It's great to finally see IPv6 support! This should be a big win.
I'm running IPv6 at 2002:c6ca:19fb:1:21f:16ff:fe29:d04c (git commit d6615a5 on Linux). The system has a NATted 1918 IPv4 address, two 6to4 IPv6 addresses, and a Teredo address. For the 3 days and 1 hour it's been up, bitcoind has apparently never tried contacting or been contacted by another IPv6 node. It's started as "bitcoind -printtoconsole" and only has rpcpassword set in bitcoin.conf. getinfo reports 8 connections (to be expected because I don't have IPv4 port forwarding set up). I've verified it is listening on [::]:8333 with netstat.
-blocknet is now apparently -onlynet, where the meaning has changed to only allow one address family rather than exclude it. I tried starting bitcoind with -onlynet=ipv6 and get 4 connections total. IPv6 does work in this case. It's been 2.3 hours, and I'll let it run like this for the time being.
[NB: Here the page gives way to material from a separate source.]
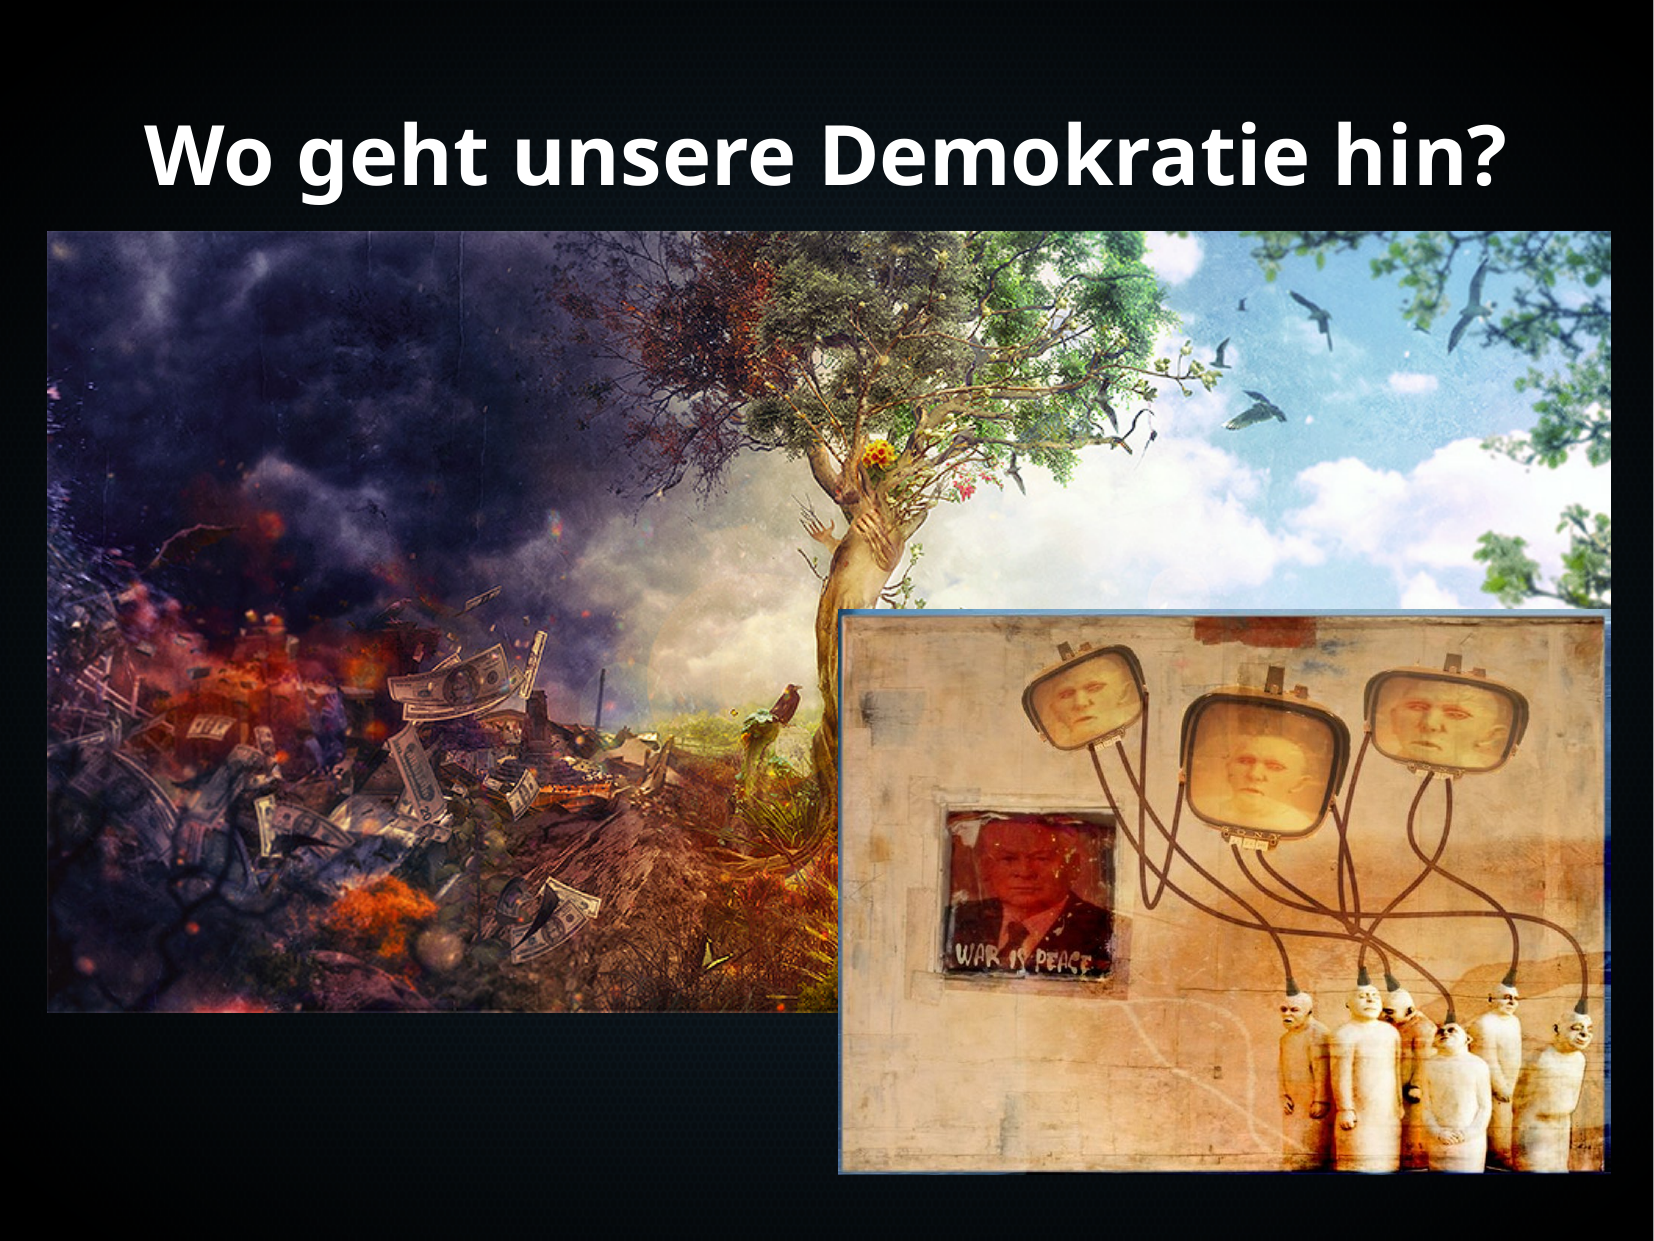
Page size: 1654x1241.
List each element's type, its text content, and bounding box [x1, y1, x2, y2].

picture [0, 0, 1654, 1241]
title Wo geht unsere Demokratie hin? [82, 49, 1571, 257]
IMO, the availability of IPv6 on a machine, even via transition technologies like 6to4 or Teredo, should increase the number of usable peer connections that the Bitcoin client has at its disposal; IPv6 should open up new opportunities for direct peering that couldn't happen automatically behind NAT. From my experience with stock settings in a situation like this, the IPv6 improvements did nothing over that 3-day period. Maybe there's a way to program the client or tweak the protocol to encourage additional IPv6 connections (without excluding IPv4 entirely)?